Abrams ultimately requested that I run both my questions and his answers in full for "fairness and completeness," something I hadn't agreed to in advance. I've done my best to accommodate that in good faith.
He responded to that question by writing that "uniformly demonizing police is a scourge I hope to combat" on his show:
I appreciate the transparency about your viewpoint in the question so I hope you will appreciate my response in the same vein. I believe one of the greatest sins journalists can commit is to feign objectivity, so your willingness to make your poition on the matter clear and unambiguous, is refreshing. You seem to be suggesting that "BIPOC Americans" are being "murdered" by police on a regular basis with just the "occasional good faith" police officers doing their jobs. This, in my opinion, shows a fundamental lack of understanding of what police officers do and are supposed to do, every day. In fact, part of the purpose of this show is to present far more accurate and complete portrayals of policing in America.
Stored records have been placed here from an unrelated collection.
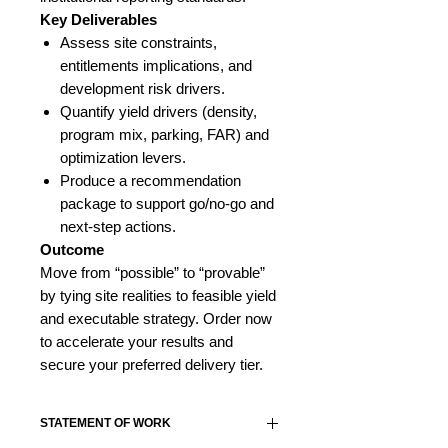
Key Deliverables
Assess site constraints,
entitlements implications, and
development risk drivers.
Quantify yield drivers (density,
program mix, parking, FAR) and
optimization levers.
Produce a recommendation
package to support go/no-go and
next-step actions.
Outcome
Move from “possible” to “provable”
by tying site realities to feasible yield
and executable strategy. Order now
to accelerate your results and
secure your preferred delivery tier.
STATEMENT OF WORK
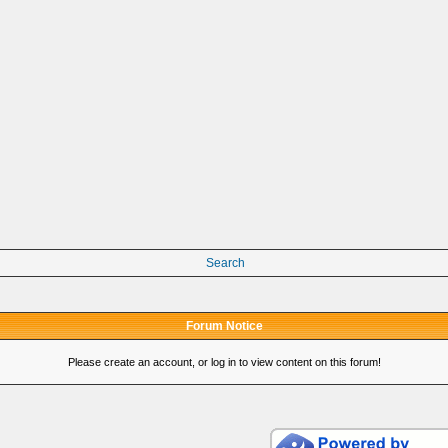
Search
Forum Notice
Please create an account, or log in to view content on this forum!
Police reform is important and police officers who commit crimes must be held to account, but uniformly demonizing police is a scourge I hope to combat.
In response to my question about accountability and police misconduct, Abrams said he won't avoid the topic. "I will certainly be covering police misconduct and the accompanying trials when appropriate. This show is not, however Salon TV," he wrote. "It is entirely within your discretion to solely focus on police misconduct, but that is not what I will be doing. I hope that answers your question."
As full disclosure, I worked for the site Mediaite, which is owned by Abrams, for more than a year, from January 2020 to March 2021. I have never met him in person, and had never previously communicated personally with him before our email exchange over the past week.
Abrams' show has yet to capture the attention of major media reporters, and may remain an oddity on the cable landscape. It's unclear why pro-police viewers would pick "Dan Abrams Live" over the known right-wing propaganda enterprises at Newsmax and Fox News, and even less clear why liberals or "moderates" who traditionally watch CNN would do so. Indeed, recent cable news history would seem to back that up such an assertion. When former Fox News host Shepard Smith moved to CNBC, his attempt to brand a "moderate" cable news show was a "high-priced flop."
At the moment, NewsNation averages around 100,000 viewers daily, according to publicly available cable news ratings, making the channel barely visible relative to Fox News and CNN, and even behind CNBC and Newsmax TV as well.
Asked about the difficulty of pulling audiences away from the cable news behemoths, Abrams said: "Yes, it's an uphill battle because I do think people are stuck in their echo chambers. But I certainly hope we will be able to break through, because the vast majority of Americans identify themselves as moderates."